__Requirement__:
Each line of the listing that includes "Altenkirchen" should be reported.

__Supplied records__:
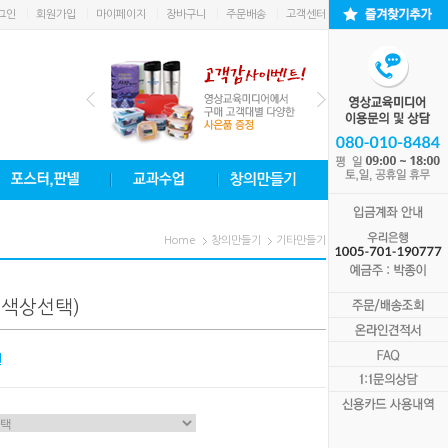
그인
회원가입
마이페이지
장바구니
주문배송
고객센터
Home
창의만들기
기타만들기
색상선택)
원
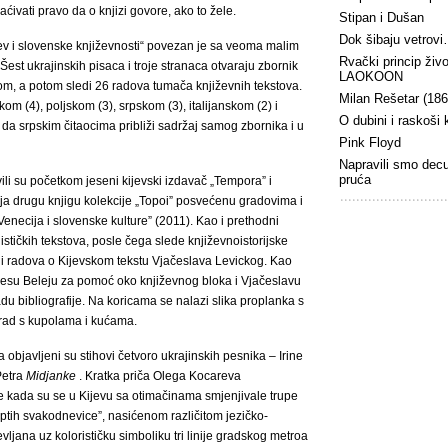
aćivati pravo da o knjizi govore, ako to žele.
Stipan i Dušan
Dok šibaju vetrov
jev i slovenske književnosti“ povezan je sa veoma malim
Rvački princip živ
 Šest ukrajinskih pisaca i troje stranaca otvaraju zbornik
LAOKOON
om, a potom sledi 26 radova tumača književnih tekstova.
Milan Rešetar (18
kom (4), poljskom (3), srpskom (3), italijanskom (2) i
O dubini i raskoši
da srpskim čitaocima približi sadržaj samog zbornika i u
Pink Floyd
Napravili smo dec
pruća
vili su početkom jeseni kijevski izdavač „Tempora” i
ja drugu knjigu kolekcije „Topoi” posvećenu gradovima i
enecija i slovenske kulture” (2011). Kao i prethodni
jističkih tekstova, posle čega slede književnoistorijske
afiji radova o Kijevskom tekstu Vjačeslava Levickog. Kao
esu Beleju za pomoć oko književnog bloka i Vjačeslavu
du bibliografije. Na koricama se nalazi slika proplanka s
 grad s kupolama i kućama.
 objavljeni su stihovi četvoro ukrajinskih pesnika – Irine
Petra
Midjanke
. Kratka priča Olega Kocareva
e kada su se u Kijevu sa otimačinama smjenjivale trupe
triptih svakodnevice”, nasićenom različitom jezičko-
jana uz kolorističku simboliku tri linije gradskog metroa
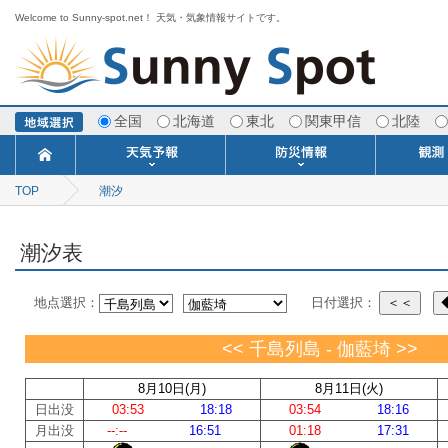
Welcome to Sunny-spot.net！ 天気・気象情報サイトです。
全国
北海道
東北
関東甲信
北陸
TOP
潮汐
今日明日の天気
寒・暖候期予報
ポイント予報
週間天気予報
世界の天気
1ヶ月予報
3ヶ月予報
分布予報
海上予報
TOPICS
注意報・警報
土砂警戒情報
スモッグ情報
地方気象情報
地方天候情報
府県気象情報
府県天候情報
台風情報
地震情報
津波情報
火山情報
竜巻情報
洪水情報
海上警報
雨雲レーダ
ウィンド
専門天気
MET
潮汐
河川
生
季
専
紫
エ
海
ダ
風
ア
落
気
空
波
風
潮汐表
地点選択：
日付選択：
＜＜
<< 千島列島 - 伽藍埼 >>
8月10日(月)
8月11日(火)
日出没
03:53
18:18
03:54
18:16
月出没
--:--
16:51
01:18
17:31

--

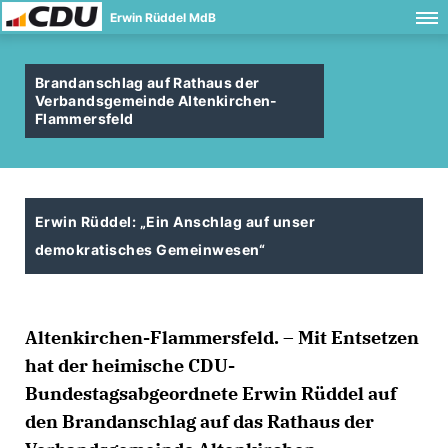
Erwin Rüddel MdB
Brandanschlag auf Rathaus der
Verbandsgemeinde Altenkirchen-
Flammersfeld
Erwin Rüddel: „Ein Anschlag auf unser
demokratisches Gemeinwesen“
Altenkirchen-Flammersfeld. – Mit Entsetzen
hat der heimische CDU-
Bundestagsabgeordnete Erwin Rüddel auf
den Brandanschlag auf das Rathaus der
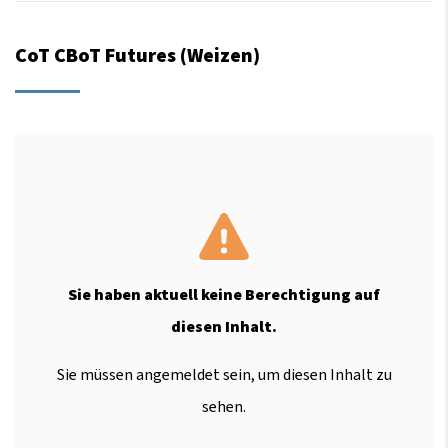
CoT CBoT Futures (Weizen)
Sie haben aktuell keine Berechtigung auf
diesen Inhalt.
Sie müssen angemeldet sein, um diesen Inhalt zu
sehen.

__Solution to the exercise__:
Verbandsgemeinde Altenkirchen-
Altenkirchen-Flammersfeld. – Mit Entsetzen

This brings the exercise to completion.